A descrição dos serviços nas notas fiscais engloba de forma genérica atividades de “marketing digital, produção audiovisual, criação de conteúdo e assessoria de imprensa”. Para especialistas em direito eleitoral consultados pela reportagem, embora a contratação de empresas de parentes de filiados pelo diretório não seja um crime explicitamente tipificado na legislação partidária fora do período eleitoral, o desenho da operação acende um alerta vermelho.

“Se a agência contratada com o Fundo Partidário estiver, na prática, trabalhando para construir a imagem de um pré-candidato específico disfarçada de ‘comunicação institucional’ do partido no estado, isso pode configurar desvio de finalidade dos recursos públicos e abuso de poder econômico pré-eleitoral”, explica o advogado Leonardo Avelino Duarte, do escritório Avelino Duarte, especialista em direito eleitoral. 

“A Lei dos Partidos Políticos exige que o Fundo seja usado estritamente para a manutenção da sigla e campanhas institucionais”, salienta.

Outro lado

Com a palavra, a executiva do PL:

"Esse contrato que se referem é público, transparente e está integralmente registrado na Justiça Eleitoral e no Portal da Transparência, como exige a legislação para qualquer uso de Fundo Partidário. Quando alguém quer esconder algo, não firma um contrato público, com objeto, valores, prazos e notas fiscais disponíveis para conferência. 

Trata-se de um trabalho técnico de comunicação, com escopo claro: branding e posicionamento, marketing digital, produção audiovisual, eventos, treinamentos, assessoria de imprensa e criação de conteúdo para o PL em Mato Grosso do Sul, dentro do período pré-eleitoral. Transformar isso em insinuação política, apenas porque sou esposa do Capitão Contar, é ignorar a legislação, a natureza do serviço e a minha trajetória profissional.

Minha agência tem mais de 25 anos de atuação em comunicação estratégica, com cases relevantes no setor público e privado, sempre contratados dentro da legalidade e submetidos aos órgãos de controle.
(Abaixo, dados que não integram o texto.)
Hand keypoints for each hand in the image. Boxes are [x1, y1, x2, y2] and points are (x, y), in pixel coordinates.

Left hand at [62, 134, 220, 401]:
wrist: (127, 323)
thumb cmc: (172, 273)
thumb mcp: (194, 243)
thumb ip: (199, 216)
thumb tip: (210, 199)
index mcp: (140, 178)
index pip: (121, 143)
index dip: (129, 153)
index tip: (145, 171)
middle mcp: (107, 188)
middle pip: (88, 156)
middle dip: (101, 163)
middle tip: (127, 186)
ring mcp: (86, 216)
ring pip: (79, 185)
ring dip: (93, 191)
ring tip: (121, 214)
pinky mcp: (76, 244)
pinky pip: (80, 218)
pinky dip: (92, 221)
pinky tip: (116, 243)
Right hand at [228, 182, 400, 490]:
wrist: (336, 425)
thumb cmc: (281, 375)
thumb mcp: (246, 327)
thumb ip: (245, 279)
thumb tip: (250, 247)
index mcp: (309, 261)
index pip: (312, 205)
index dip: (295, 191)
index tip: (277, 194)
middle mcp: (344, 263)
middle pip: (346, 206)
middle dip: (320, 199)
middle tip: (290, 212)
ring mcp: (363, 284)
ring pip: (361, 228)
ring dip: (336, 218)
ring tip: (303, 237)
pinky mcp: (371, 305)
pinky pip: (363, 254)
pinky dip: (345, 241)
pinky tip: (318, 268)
O convite feito à Diniz é um reconhecimento dessa história profissional, não um privilégio, e foi formalizado em contrato com o diretório nacional do PL, com vigência e limites definidos.

Todos os pagamentos seguem as regras eleitorais e fiscais, com emissão de nota fiscal, recolhimento de tributos e registro nos sistemas oficiais. Inclusive, eventuais ajustes tributários, como a opção pelo Simples Nacional, foram documentados, esclarecidos ao partido e corrigidos de forma transparente, justamente porque não há nada a esconder. 
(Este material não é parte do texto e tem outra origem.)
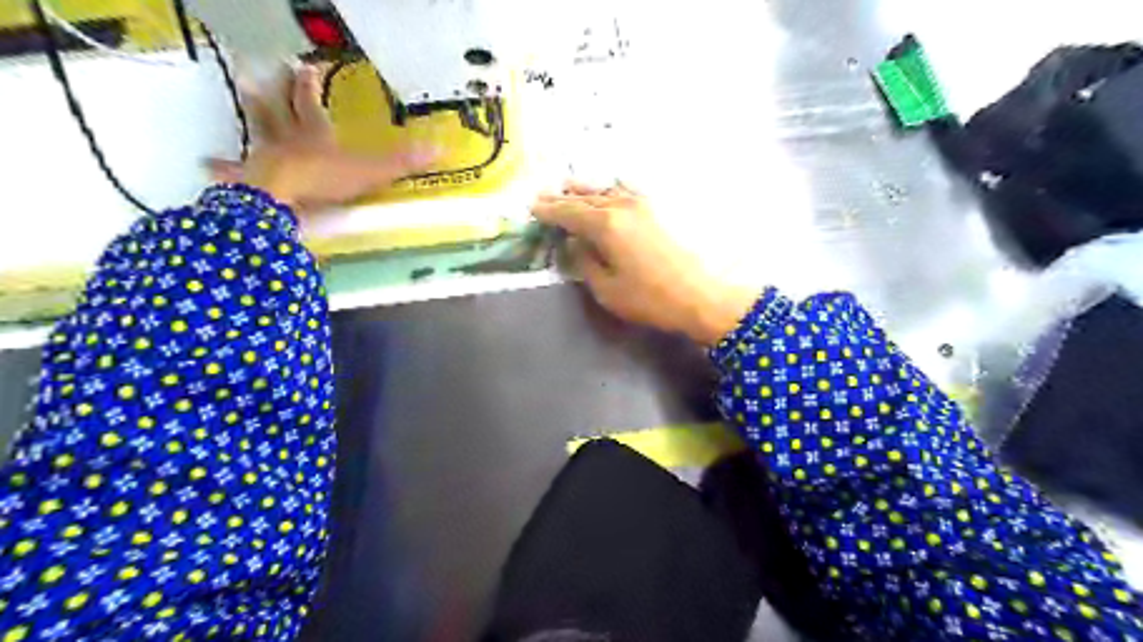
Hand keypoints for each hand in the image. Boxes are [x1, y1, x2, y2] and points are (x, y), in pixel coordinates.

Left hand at [209, 68, 436, 211]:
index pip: (310, 101)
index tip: (307, 66)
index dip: (309, 83)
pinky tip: (206, 163)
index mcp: (314, 133)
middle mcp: (287, 139)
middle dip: (276, 91)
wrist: (283, 198)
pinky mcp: (251, 178)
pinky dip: (222, 165)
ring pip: (259, 130)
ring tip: (242, 94)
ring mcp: (266, 157)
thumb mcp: (373, 171)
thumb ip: (404, 161)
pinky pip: (234, 170)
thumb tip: (442, 148)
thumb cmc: (326, 180)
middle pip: (278, 108)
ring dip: (254, 113)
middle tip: (265, 71)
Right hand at [530, 180, 761, 346]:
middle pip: (584, 198)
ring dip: (584, 190)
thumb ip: (584, 261)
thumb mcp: (605, 288)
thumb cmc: (648, 298)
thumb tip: (574, 243)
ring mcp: (641, 205)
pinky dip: (608, 190)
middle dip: (562, 198)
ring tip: (567, 187)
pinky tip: (605, 191)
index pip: (568, 212)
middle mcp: (621, 206)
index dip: (548, 210)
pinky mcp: (655, 211)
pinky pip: (624, 192)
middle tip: (542, 196)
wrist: (697, 296)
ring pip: (604, 191)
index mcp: (605, 224)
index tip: (532, 207)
Não é razoável tentar transformar transparência em suspeita nem desqualificar uma empresa super qualificada e idônea, quando o que está em análise é a capacidade técnica e o cumprimento da lei. 

O debate precisa ser sério: questionar contratos é legítimo em uma democracia, mas é preciso fazê-lo com responsabilidade, com base em fatos e documentos, não em ilações para desgastar politicamente o Capitão Contar ou qualquer pré-candidato."